Welcome to Knowledge Base! Knowledge Base is an open source repository of knowledge about how to work with and analyze healthcare data. Healthcare data requires a lot of specialized knowledge in order to work with and analyze it. Today, most of this knowledge isn't written down. For example, if you try Googling a topic like "how to merge healthcare claims into acute inpatient visits", you'll find very few results, despite this being a common problem for almost everyone analyzing healthcare claims data.

As a consequence, you end up having to work in healthcare data for 3-5 years just to learn the ropes before you can be an effective analyst. The goal of Knowledge Base is to make it easier for healthcare data practitioners to acquire this specialized knowledge and also give them a place where they can contribute their knowledge for the benefit of all healthcare data practitioners.

Right now the main focus of the Tuva Project is claims data, so a lot of the content in Knowledge Base is about working with and analyzing claims data. The main sections of Knowledge Base are as follows:

  • Getting Started: Learn how to get started with dbt and the Tuva Project.

  • Claims Data Fundamentals: Learn the fundamentals about claims data e.g. what is it, how it's generated, and basic concepts that are important for analytics.

  • Claims Data Analytics: Learn how to analyze claims data with example SQL queries you can run directly against the Tuva Project data model.

  • Claims Data Warehousing: Learn best practices for building and operating a claims data warehouse and health data platform.

What is the Tuva Project

The Tuva Project is a set of open source healthcare data models, data marts, data quality tests and terminology sets built on top of dbt.

The Tuva Project

  • Claims Data Model (CDM): A common data model that is easy to map raw claims data into and is specifically designed for doing healthcare analytics.

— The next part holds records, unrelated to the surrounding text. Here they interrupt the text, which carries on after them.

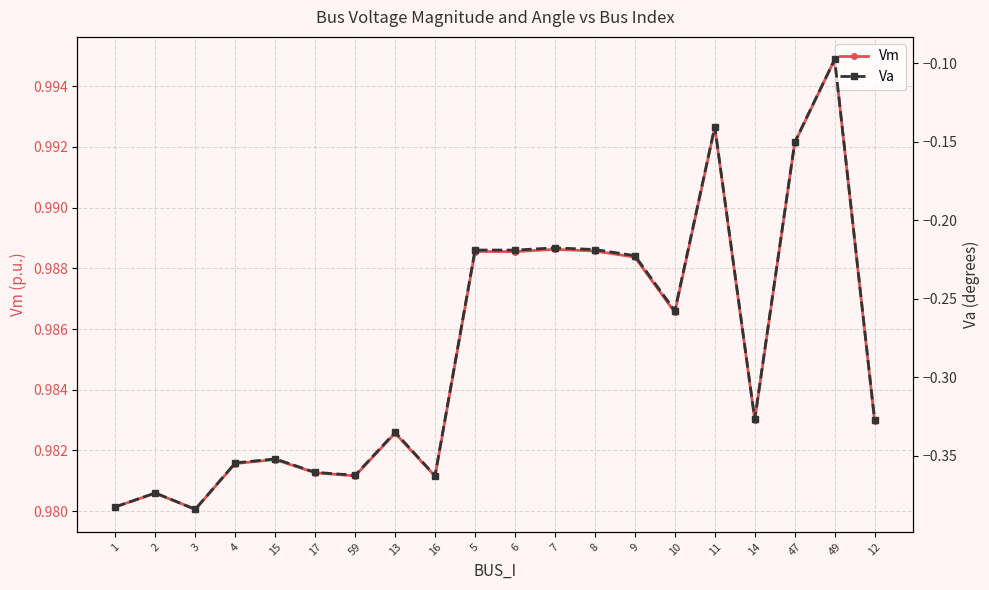

Where is Va nearest to the value 0?

49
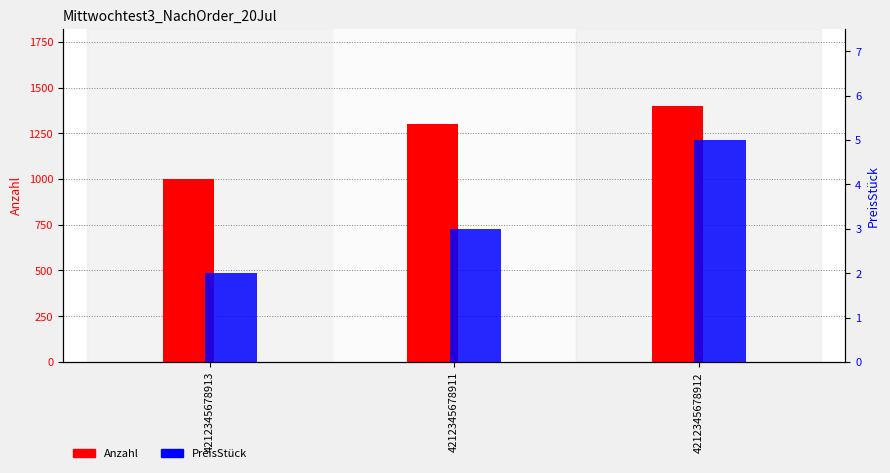

What is the value of the Anzahl bar at the 1st from the left?

1000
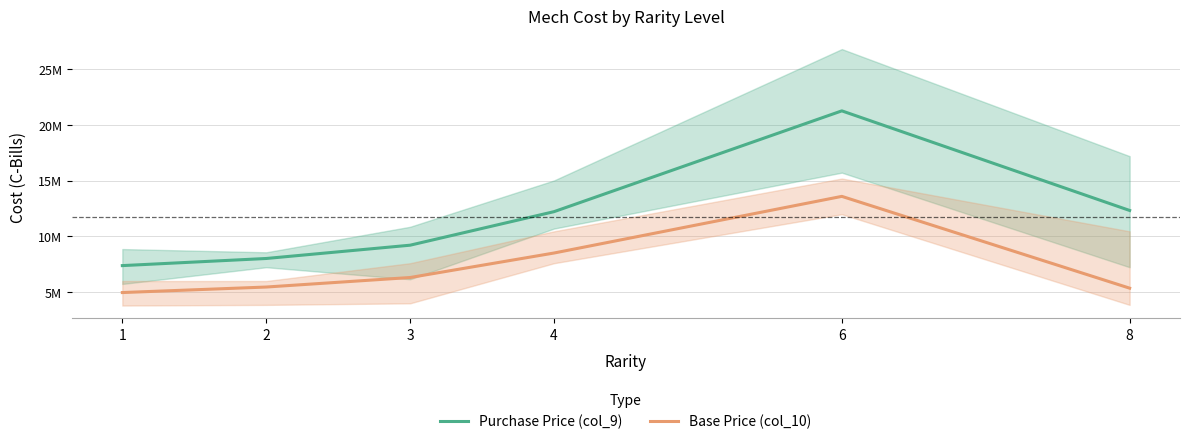

What is the average value of the Base Price (col_10) series?

7370206.1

  • Data Marts: Higher-level concepts that include things like measures, groupers, and risk models, built on top of the Claims Data Model.

  • Data Profiling: A set of claims-data-specific data quality tests that run on the Claims Data Model.

  • Terminology: Reference terminology datasets that are necessary for doing healthcare analytics (e.g. ICD-10, DRG, NPI, RxNorm, etc.).

Who is Tuva Health

Tuva Health is the for-profit company behind the Tuva Project. We're a team of healthcare data engineers and data scientists totally focused on solving the messy healthcare data problem by bringing knowledge and code out into the open. Being a for-profit company is extremely important to the long-term success of our mission because it enables us to make significantly larger R+D investments in the open source over time compared to a not-for-profit corporate structure. The larger investment increases the probability that we'll achieve our mission of solving this problem for the entire industry.

Our business model is to support organizations in adopting the Tuva Project. The Tuva Project is open source and licensed under Apache 2. Individuals and organizations are free to try out, adopt, or fork (customize) any part of the Tuva Project for any reason. However some organizations need help adopting the Tuva Project, either because they lack the expertise or people to implement it. That's where we come in. We do everything from helping organizations get up and running to fully managing the Tuva Project for them, all within their cloud environment.

Why Tuva

The name Tuva is a reference to the country of Tuva in the former Soviet Union. For more than a decade before his death, Richard Feynman and his friend Ralph Leighton tried to travel to the country of Tuva. During the cold war getting visas for this journey was no easy feat. Ultimately Feynman died a few weeks before their visas came, but Ralph traveled to Tuva and chronicled the trip and their adventure trying to get there in his book Tuva or Bust.

We're massive Feynman fans and especially appreciate his strong values around intellectual honesty and curiousity. We believe these values and behavior are at the core of doing anything important in the world and we're centering the Tuva Project around them.

Healthcare data has been challenging to work with since the inception of claims data in the mid-90s. The Tuva Project is our attempt to fix it - Tuva or Bust.